§ Your assignment
No pictures go into the copy. Write out every line below exactly.

§ Data to process
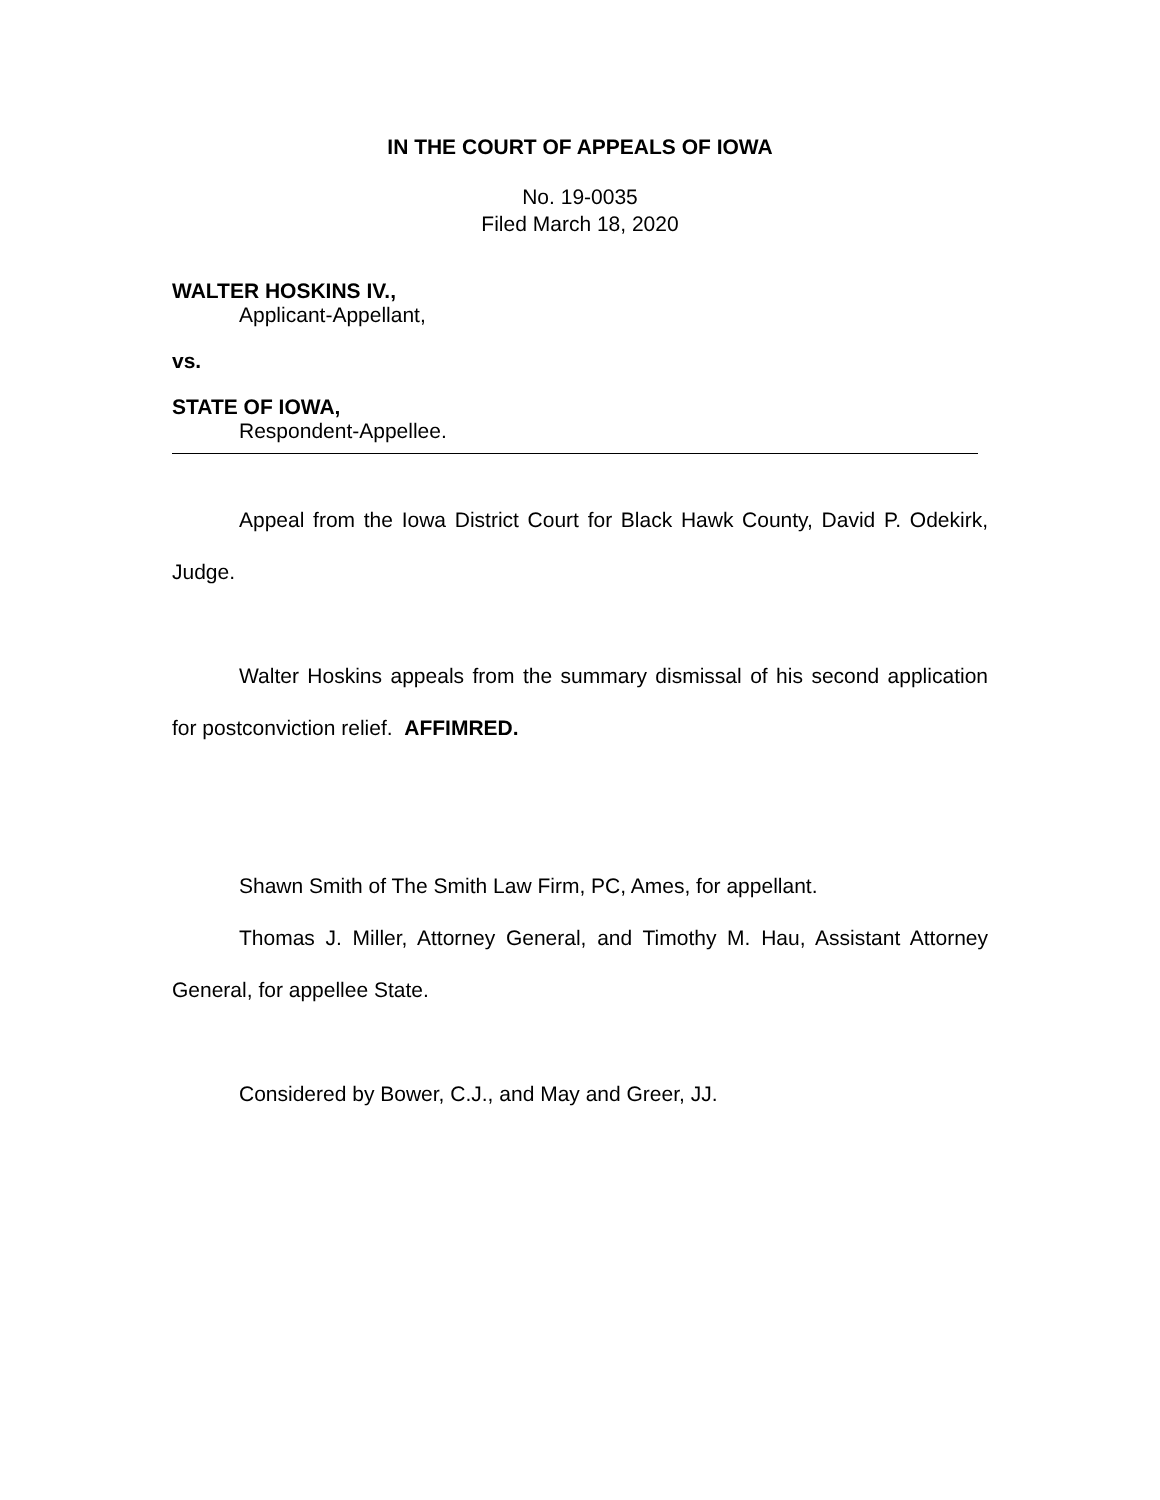IN THE COURT OF APPEALS OF IOWA
No. 19-0035
Filed March 18, 2020
WALTER HOSKINS IV.,
Applicant-Appellant,
vs.
STATE OF IOWA,
Respondent-Appellee.
Appeal from the Iowa District Court for Black Hawk County, David P. Odekirk, Judge.
Walter Hoskins appeals from the summary dismissal of his second application for postconviction relief. AFFIMRED.
Shawn Smith of The Smith Law Firm, PC, Ames, for appellant.
Thomas J. Miller, Attorney General, and Timothy M. Hau, Assistant Attorney General, for appellee State.
Considered by Bower, C.J., and May and Greer, JJ.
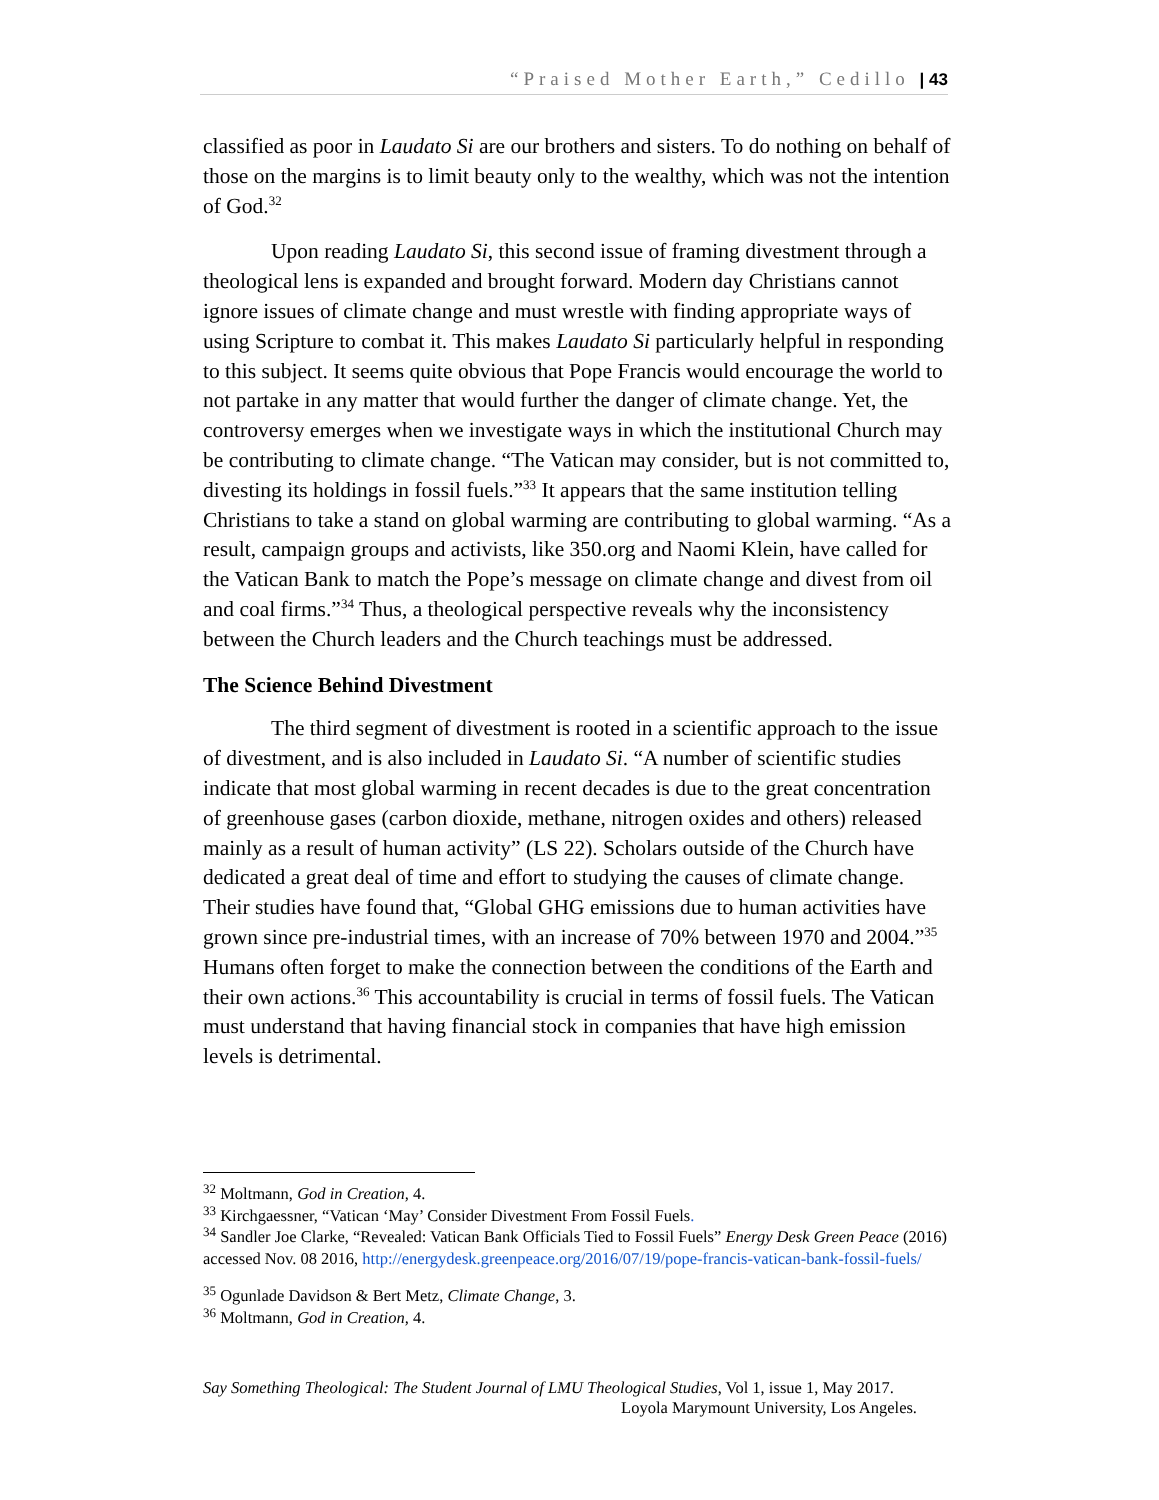“Praised Mother Earth,” Cedillo | 43
classified as poor in Laudato Si are our brothers and sisters. To do nothing on behalf of those on the margins is to limit beauty only to the wealthy, which was not the intention of God.<sup>32</sup>
Upon reading Laudato Si, this second issue of framing divestment through a theological lens is expanded and brought forward. Modern day Christians cannot ignore issues of climate change and must wrestle with finding appropriate ways of using Scripture to combat it. This makes Laudato Si particularly helpful in responding to this subject. It seems quite obvious that Pope Francis would encourage the world to not partake in any matter that would further the danger of climate change. Yet, the controversy emerges when we investigate ways in which the institutional Church may be contributing to climate change. “The Vatican may consider, but is not committed to, divesting its holdings in fossil fuels.”<sup>33</sup> It appears that the same institution telling Christians to take a stand on global warming are contributing to global warming. “As a result, campaign groups and activists, like 350.org and Naomi Klein, have called for the Vatican Bank to match the Pope’s message on climate change and divest from oil and coal firms.”<sup>34</sup> Thus, a theological perspective reveals why the inconsistency between the Church leaders and the Church teachings must be addressed.
The Science Behind Divestment
The third segment of divestment is rooted in a scientific approach to the issue of divestment, and is also included in Laudato Si. “A number of scientific studies indicate that most global warming in recent decades is due to the great concentration of greenhouse gases (carbon dioxide, methane, nitrogen oxides and others) released mainly as a result of human activity” (LS 22). Scholars outside of the Church have dedicated a great deal of time and effort to studying the causes of climate change. Their studies have found that, “Global GHG emissions due to human activities have grown since pre-industrial times, with an increase of 70% between 1970 and 2004.”<sup>35</sup> Humans often forget to make the connection between the conditions of the Earth and their own actions.<sup>36</sup> This accountability is crucial in terms of fossil fuels. The Vatican must understand that having financial stock in companies that have high emission levels is detrimental.
<sup>32</sup> Moltmann, God in Creation, 4.
<sup>33</sup> Kirchgaessner, “Vatican ‘May’ Consider Divestment From Fossil Fuels.
<sup>34</sup> Sandler Joe Clarke, “Revealed: Vatican Bank Officials Tied to Fossil Fuels” Energy Desk Green Peace (2016) accessed Nov. 08 2016, http://energydesk.greenpeace.org/2016/07/19/pope-francis-vatican-bank-fossil-fuels/
<sup>35</sup> Ogunlade Davidson & Bert Metz, Climate Change, 3.
<sup>36</sup> Moltmann, God in Creation, 4.
Say Something Theological: The Student Journal of LMU Theological Studies, Vol 1, issue 1, May 2017.
Loyola Marymount University, Los Angeles.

§ Exercise solution
IN THE COURT OF APPEALS OF IOWA
No. 19-0035
Filed March 18, 2020
WALTER HOSKINS IV.,
Applicant-Appellant,
vs.
STATE OF IOWA,
Respondent-Appellee.
Appeal from the Iowa District Court for Black Hawk County, David P. Odekirk, Judge.
Walter Hoskins appeals from the summary dismissal of his second application for postconviction relief. AFFIMRED.
Shawn Smith of The Smith Law Firm, PC, Ames, for appellant.
Thomas J. Miller, Attorney General, and Timothy M. Hau, Assistant Attorney General, for appellee State.
Considered by Bower, C.J., and May and Greer, JJ.
“Praised Mother Earth,” Cedillo | 43
classified as poor in Laudato Si are our brothers and sisters. To do nothing on behalf of those on the margins is to limit beauty only to the wealthy, which was not the intention of God.<sup>32</sup>
Upon reading Laudato Si, this second issue of framing divestment through a theological lens is expanded and brought forward. Modern day Christians cannot ignore issues of climate change and must wrestle with finding appropriate ways of using Scripture to combat it. This makes Laudato Si particularly helpful in responding to this subject. It seems quite obvious that Pope Francis would encourage the world to not partake in any matter that would further the danger of climate change. Yet, the controversy emerges when we investigate ways in which the institutional Church may be contributing to climate change. “The Vatican may consider, but is not committed to, divesting its holdings in fossil fuels.”<sup>33</sup> It appears that the same institution telling Christians to take a stand on global warming are contributing to global warming. “As a result, campaign groups and activists, like 350.org and Naomi Klein, have called for the Vatican Bank to match the Pope’s message on climate change and divest from oil and coal firms.”<sup>34</sup> Thus, a theological perspective reveals why the inconsistency between the Church leaders and the Church teachings must be addressed.
The Science Behind Divestment
The third segment of divestment is rooted in a scientific approach to the issue of divestment, and is also included in Laudato Si. “A number of scientific studies indicate that most global warming in recent decades is due to the great concentration of greenhouse gases (carbon dioxide, methane, nitrogen oxides and others) released mainly as a result of human activity” (LS 22). Scholars outside of the Church have dedicated a great deal of time and effort to studying the causes of climate change. Their studies have found that, “Global GHG emissions due to human activities have grown since pre-industrial times, with an increase of 70% between 1970 and 2004.”<sup>35</sup> Humans often forget to make the connection between the conditions of the Earth and their own actions.<sup>36</sup> This accountability is crucial in terms of fossil fuels. The Vatican must understand that having financial stock in companies that have high emission levels is detrimental.
<sup>32</sup> Moltmann, God in Creation, 4.
<sup>33</sup> Kirchgaessner, “Vatican ‘May’ Consider Divestment From Fossil Fuels.
<sup>34</sup> Sandler Joe Clarke, “Revealed: Vatican Bank Officials Tied to Fossil Fuels” Energy Desk Green Peace (2016) accessed Nov. 08 2016, http://energydesk.greenpeace.org/2016/07/19/pope-francis-vatican-bank-fossil-fuels/
<sup>35</sup> Ogunlade Davidson & Bert Metz, Climate Change, 3.
<sup>36</sup> Moltmann, God in Creation, 4.
Say Something Theological: The Student Journal of LMU Theological Studies, Vol 1, issue 1, May 2017.
Loyola Marymount University, Los Angeles.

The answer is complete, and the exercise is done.